Dimitri sighed and started walking back to the aircar. He had seen enough of the Face. “Do you remember Helen, Ambrose?”

 

“No, sir.”

 

“You wouldn’t. It isn’t relevant to you, is it? You don’t retain anything that isn’t relevant, do you?”

 

“No, sir.”

 

“Helen was before your time, anyway. When I knew her personally, that is. I dealt with her fifteen years ago, and now I’m going to have to deal with her twins.”

 

“Sir?”

 

They reached the aircar and Dimitri leaned on the hood. He decided that he probably should have brought a respirator. “The propagation of Evil, Ambrose. Sins of the fathers and so on—” Dimitri paused and caught his breath. In a few seconds he was racked with painful coughs that made him dizzy.

 

Ambrose was at his side before Dimitri could say, “Back!” He warded Ambrose off with his cane. “I’m fine! No doctors this week. They’ll only replace another organ.”

 

“Are you sure, sir?”

 

Dimitri nodded, even though his head was spinning. The aircar door was open and Dimitri slipped inside. Ambrose took the driver’s seat and the door closed.

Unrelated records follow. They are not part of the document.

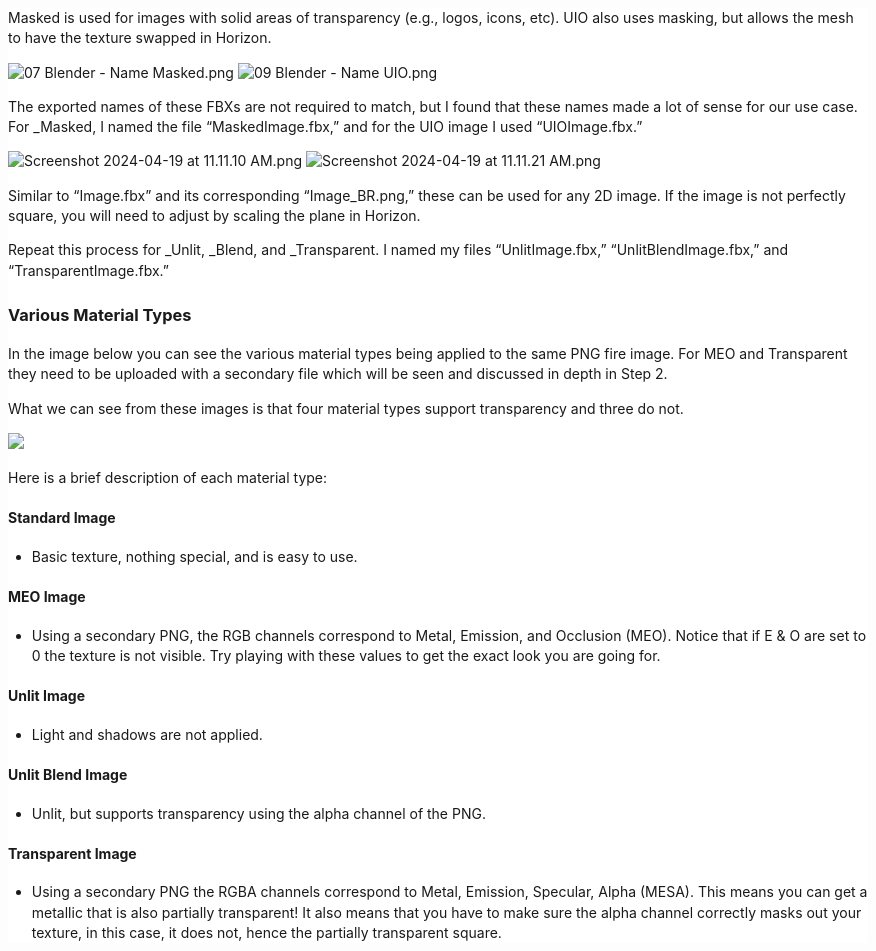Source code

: Masked is used for images with solid areas of transparency (e.g., logos, icons, etc). UIO also uses masking, but allows the mesh to have the texture swapped in Horizon.

![07 Blender - Name Masked.png](/images/Meta_Horizon_CMI__TypeScript_API_20_Import_Images__Add_Texture_Animation_31207872014483_9.png) ![09 Blender - Name UIO.png](/images/Meta_Horizon_CMI__TypeScript_API_20_Import_Images__Add_Texture_Animation_31207872014483_10.png)

The exported names of these FBXs are not required to match, but I found that these names made a lot of sense for our use case. For \_Masked, I named the file “MaskedImage.fbx,” and for the UIO image I used “UIOImage.fbx.”

![Screenshot 2024-04-19 at 11.11.10 AM.png](/images/Meta_Horizon_CMI__TypeScript_API_20_Import_Images__Add_Texture_Animation_31207872014483_11.png)
![Screenshot 2024-04-19 at 11.11.21 AM.png](/images/Meta_Horizon_CMI__TypeScript_API_20_Import_Images__Add_Texture_Animation_31207872014483_12.png)

Similar to “Image.fbx” and its corresponding “Image_BR.png,” these can be used for any 2D image. If the image is not perfectly square, you will need to adjust by scaling the plane in Horizon.

Repeat this process for \_Unlit, \_Blend, and \_Transparent. I named my files “UnlitImage.fbx,” “UnlitBlendImage.fbx,” and “TransparentImage.fbx.”

### Various Material Types

In the image below you can see the various material types being applied to the same PNG fire image. For MEO and Transparent they need to be uploaded with a secondary file which will be seen and discussed in depth in Step 2.

What we can see from these images is that four material types support transparency and three do not.

![](/images/Meta_Horizon_CMI__TypeScript_API_20_Import_Images__Add_Texture_Animation_31207872014483_13.png)

Here is a brief description of each material type:

#### Standard Image

- Basic texture, nothing special, and is easy to use.

#### MEO Image

- Using a secondary PNG, the RGB channels correspond to Metal, Emission, and Occlusion (MEO). Notice that if E & O are set to 0 the texture is not visible. Try playing with these values to get the exact look you are going for.

#### Unlit Image

- Light and shadows are not applied.

#### Unlit Blend Image

- Unlit, but supports transparency using the alpha channel of the PNG.

#### Transparent Image

- Using a secondary PNG the RGBA channels correspond to Metal, Emission, Specular, Alpha (MESA). This means you can get a metallic that is also partially transparent! It also means that you have to make sure the alpha channel correctly masks out your texture, in this case, it does not, hence the partially transparent square.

Dimitri felt better when the car repressurized.

 

He looked out the window at the Face and realized that it was probably the last time he would see it. Whether he managed to create a successor or not, his doctors could keep him alive for only so much longer.

 

Dimitri didn’t want to live any longer. He had lived too long already.

 

He had lived through the rise and fall of the Terran Council and the forced depopulation of the Earth. He had seen the wormhole network superseded by the first tach-drive starships and the subsequent explosion of mankind across the sky. Humans had founded colonies on fifty separate worlds since his birth, most of them in the last century. In his lifetime the Martian atmosphere had been made breathable and the majority of mankind had moved to the stars.

 

It was too much history for one man.

 

He was the head executive of the Terran Executive Command, the secret police, army, and enforcement arm of the eighty-three planet Confederacy. Dimitri and the TEC represented the only centralized authority over all of those eighty-three planets. Eighty-three independent governments that would gladly tear the Confederacy apart if it weren’t for the thin diplomatic glue holding the whole thing together.

 

Sometimes it was nearly too much to bear.

 

And, speaking of diplomatic glue.

 

“Let’s go, Ambrose. We have a meeting.” As the vehicle lifted off, Dimitri added, “Someday you’ll make me late for my own funeral.”

 

* * * *

 

Far away from Dimitri’s aircar, in a Martian rock formation that could have been a Dolbrian artifact, or simply a weathered crest of rock, a lone figure lowered his binoculars. The man knew it was a risk to be this close to Dimitri, especially with that creature, Ambrose, hanging around. In fact, he was just remembering how much of a risk it was. He had almost forgotten about Dimitri’s pet golem.